For $n+4$, assume we start with an even number of good barrels. The flipping two adjacent barrels either createsc an all-same situation thatched solve with a flip-all move. Or we have an alternating situation (which the flip-all does not change); hence flipping two opposing barrels creates an all-same situation and we may need a final flip-all move. If we still did not win, the number of good barrels must be odd. Flip a single barrel to be sure the number is even and start over , this time with guaranteed success.

Can you see how to recursively obtain a winning strategy for higher powers of two?

Answer 2

I'm not sure I've properly understood your description of the problem.

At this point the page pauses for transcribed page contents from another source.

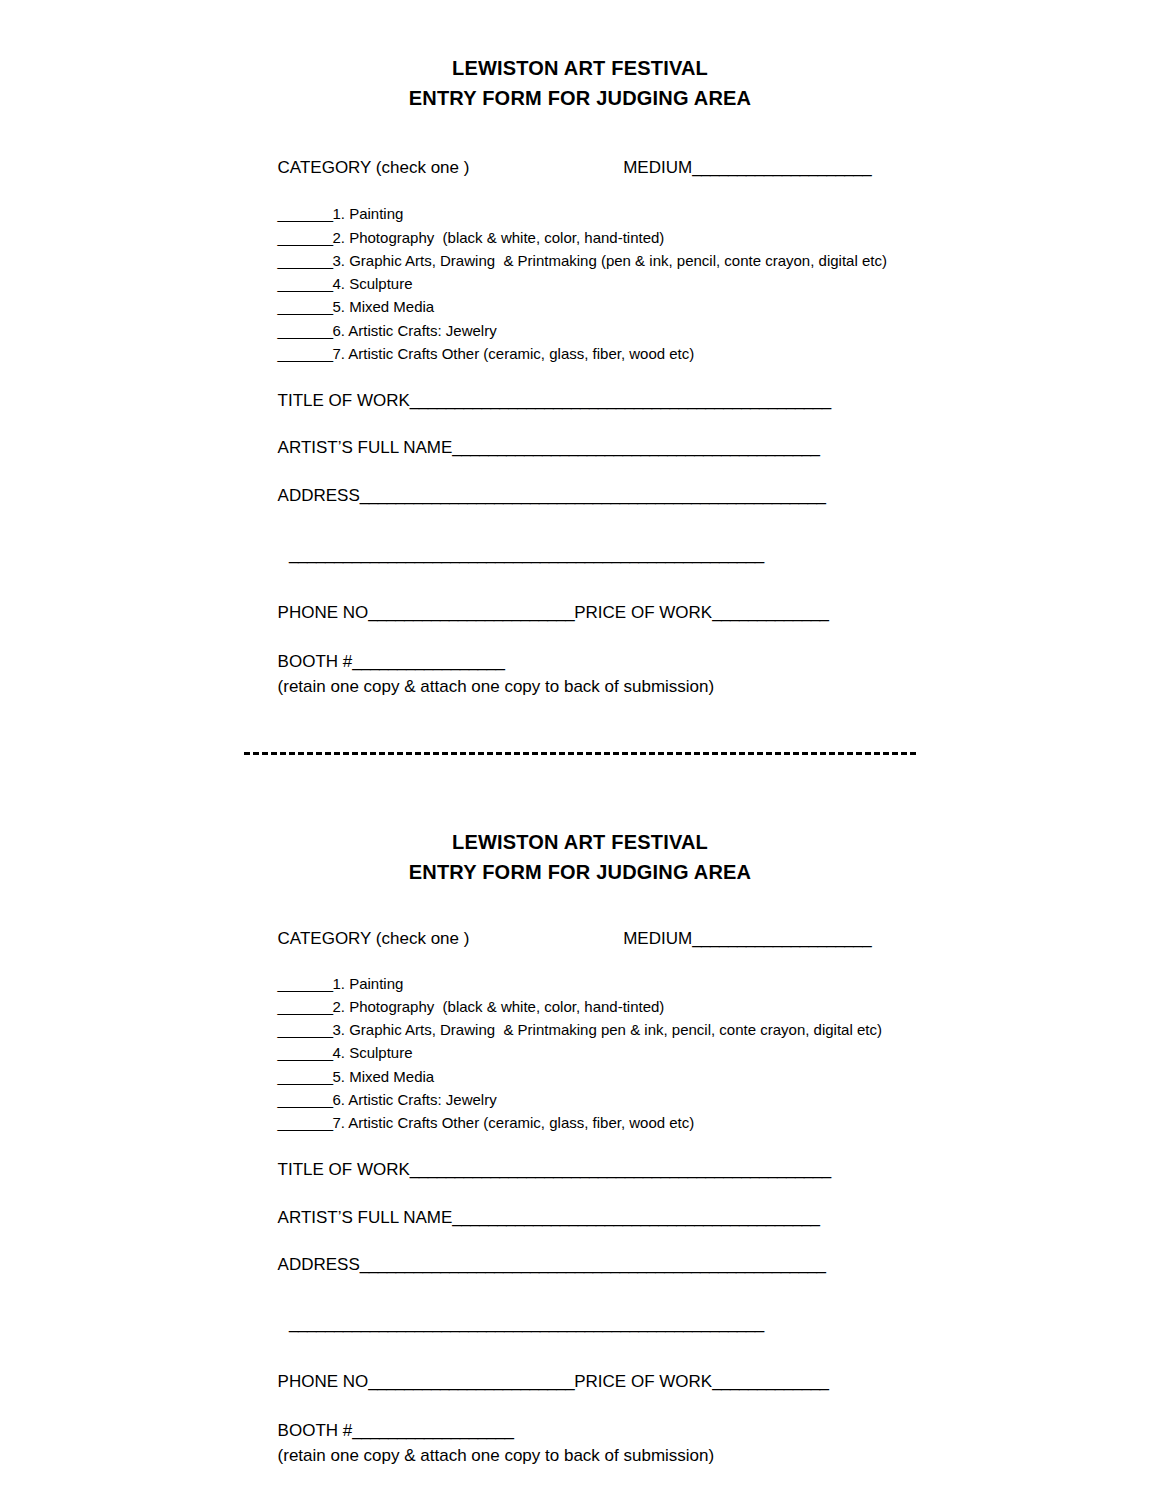LEWISTON ART FESTIVAL
ENTRY FORM FOR JUDGING AREA
CATEGORY (check one ) MEDIUM____________________
_______1. Painting
_______2. Photography (black & white, color, hand-tinted)
_______3. Graphic Arts, Drawing & Printmaking (pen & ink, pencil, conte crayon, digital etc)
_______4. Sculpture
_______5. Mixed Media
_______6. Artistic Crafts: Jewelry
_______7. Artistic Crafts Other (ceramic, glass, fiber, wood etc)
TITLE OF WORK_______________________________________________
ARTIST’S FULL NAME_________________________________________
ADDRESS____________________________________________________
_____________________________________________________
PHONE NO_______________________PRICE OF WORK_____________
BOOTH #_________________
(retain one copy & attach one copy to back of submission)
LEWISTON ART FESTIVAL
ENTRY FORM FOR JUDGING AREA
CATEGORY (check one ) MEDIUM____________________
_______1. Painting
_______2. Photography (black & white, color, hand-tinted)
_______3. Graphic Arts, Drawing & Printmaking pen & ink, pencil, conte crayon, digital etc)
_______4. Sculpture
_______5. Mixed Media
_______6. Artistic Crafts: Jewelry
_______7. Artistic Crafts Other (ceramic, glass, fiber, wood etc)
TITLE OF WORK_______________________________________________
ARTIST’S FULL NAME_________________________________________
ADDRESS____________________________________________________
_____________________________________________________
PHONE NO_______________________PRICE OF WORK_____________
BOOTH #__________________
(retain one copy & attach one copy to back of submission)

As I understand it, it appears to be equivalent to the following:

• Each of $\ N\ $ barrels contains a light which might be on or off, but you have no idea which lights are on and which are off unless they are all on.
• There's some mechanism which will will be triggered when all the lights are on, and alert you to the fact that they're all on.
• There's a switch on each barrel. If you press the switch it will toggle the state of that barrel's light from off to on or from on to off.
• At successive instants of time $\ t_1, t_2,\dots\ $ you can choose to press the switch on any barrel you please. Your goal is to choose a sequence of barrels the toggling of whose switches will eventually result in all lights being on and the alert mechanism being triggered.

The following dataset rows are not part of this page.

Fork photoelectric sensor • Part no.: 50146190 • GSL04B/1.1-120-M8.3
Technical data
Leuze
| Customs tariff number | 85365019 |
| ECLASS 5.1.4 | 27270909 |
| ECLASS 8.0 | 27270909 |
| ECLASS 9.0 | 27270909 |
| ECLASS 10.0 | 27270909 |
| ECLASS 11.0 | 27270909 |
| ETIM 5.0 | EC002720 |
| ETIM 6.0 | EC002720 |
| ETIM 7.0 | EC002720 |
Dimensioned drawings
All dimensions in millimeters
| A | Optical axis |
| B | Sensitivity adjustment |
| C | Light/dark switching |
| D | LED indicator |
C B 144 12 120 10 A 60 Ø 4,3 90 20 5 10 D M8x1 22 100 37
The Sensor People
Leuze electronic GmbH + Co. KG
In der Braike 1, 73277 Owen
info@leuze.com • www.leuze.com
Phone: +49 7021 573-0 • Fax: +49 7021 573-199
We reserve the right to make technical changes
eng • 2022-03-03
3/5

The last bullet point is the part that I'm not entirely sure about, since it ignores the seemingly redundant specification that the barrels are on a rotating circular platform. I'm assuming that on each round you will have a barrel in front of you, and that barrel is the only one whose switch you're able to press. I'm also assuming, however, that you know the value of $\ N\ $. If that's the case, then you can simply label the barrels $\ B_1,$$\,B_2,$$\ \dots,$$\, B_N\ $ in the order in which they come to you, and as long as you keep count of the number of rounds that have passed, you will always know the label borne by the barrel currently in front of you. When $\ B_i\ $ is the next barrel whose switch you want to press, you simply have to wait until it rotates around to the position in front of you.

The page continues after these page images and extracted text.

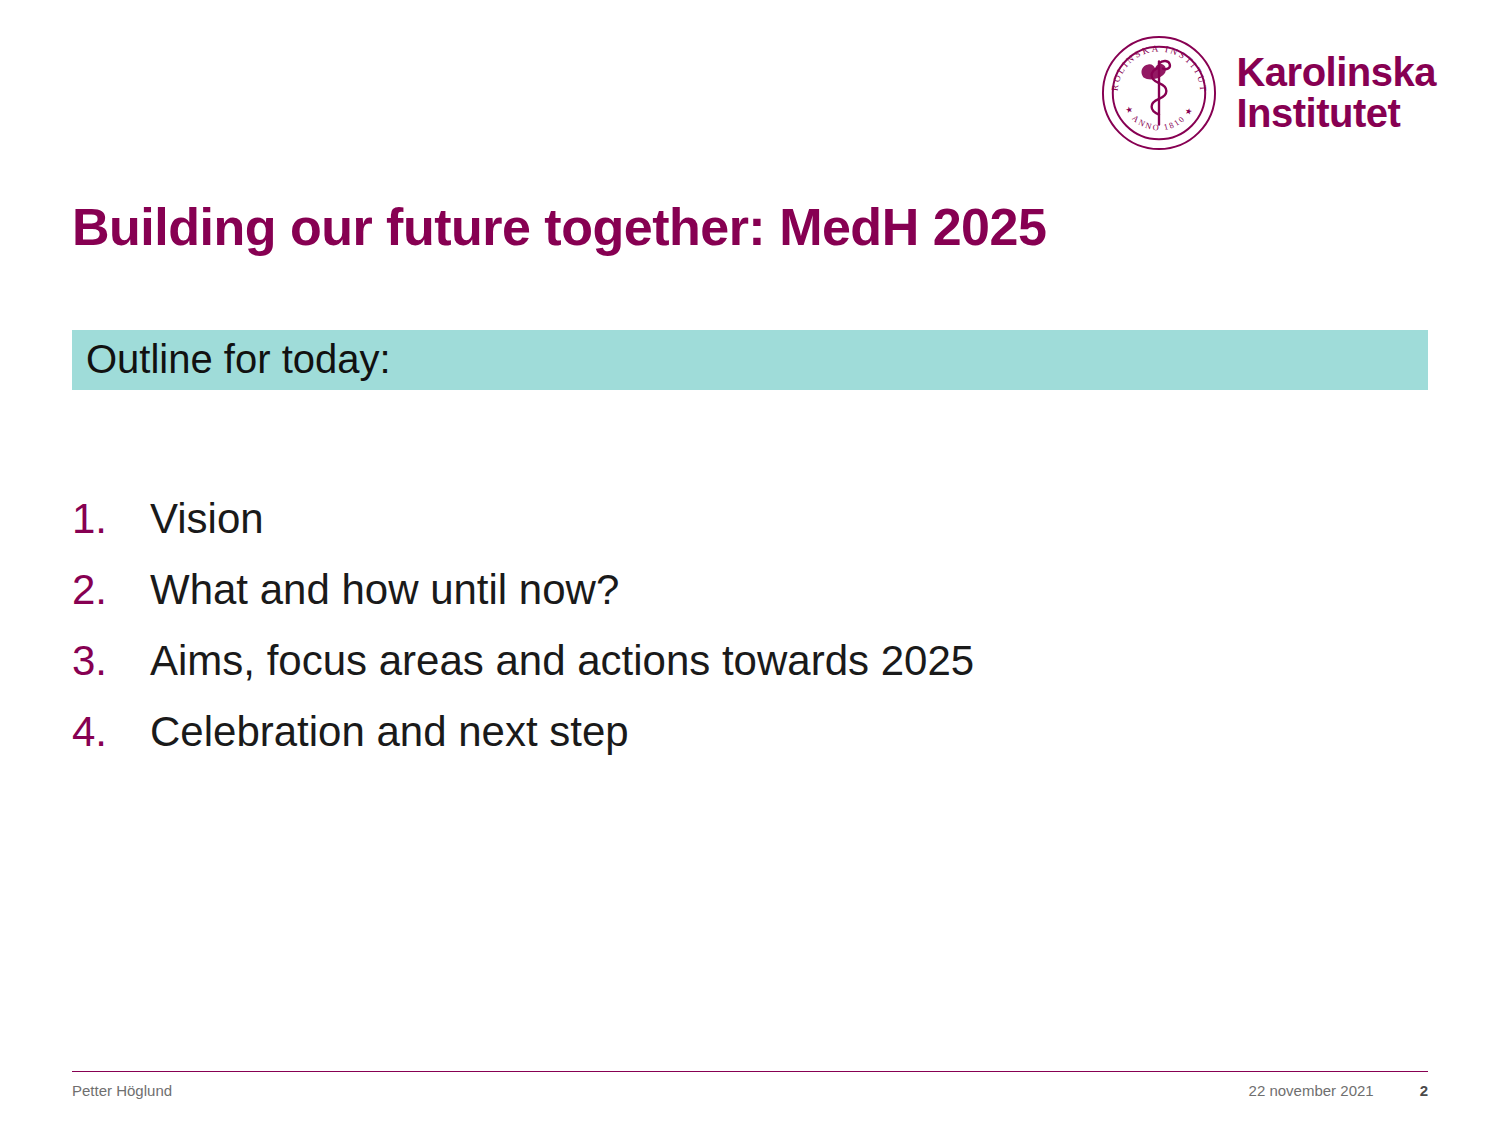KAROLINSKA INSTITUTET ★ ANNO 1810 ★
Karolinska Institutet
Building our future together: MedH 2025
Outline for today:
Vision
What and how until now?
Aims, focus areas and actions towards 2025
Celebration and next step
Petter Höglund
22 november 2021 2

Assuming my understanding of the problem is correct, then there's always a sequence of switch presses (for any value of $\ N\ $) which guarantees that all the lights will eventually come on. You can represent the statuses of both the switches and the lights by $\ 1\times N\ $ binary vectors $\ s\ $ and $\ \ell\ $, respectively, where \begin{align} s_i&=\cases{0&if you've pressed the switch on $\ B_i\ $ an even\\ &number of times\\ 1&if you've pressed it an odd number of times}\\ \ell_i&=\cases{0&if the light in $\ B_i\ $ is off\\ 1&if it's on} \end{align} Although you never know the value of $\ \ell\ $ until it reaches $\ (1,1,\dots,1)\ $, you do know that $\ \ell_i\equiv\ell(0)_i+s_i\pmod{2}\ $, where $\ \ell(0)\ $ is the initial status of the lights and $\ s\ $ is the current status of the switches. Therefore, to guarantee that the lights will all eventually come on, you merely need to cycle the status of the switches through all $\ 2^N\ $ of its possible values. When $\ s_i\equiv\ell(0)_i+1\pmod{2}\ $ for all $\ i\ $, then all the lights will be on.

The most convenient way of cycling through all $\ 2^N\ $ values of the switches' status is to do it in Gray code order: if you have pressed a total of $\ n\ $ switches, and $\ n+1=2^rk\ $, where $\ r\ $ is a non-negative integer, and $\ k\ $ is an odd positive integer, then the next switch you press should be the one on $\ B_{r+1}\ $ ($\ r\ $ is uniquely determined).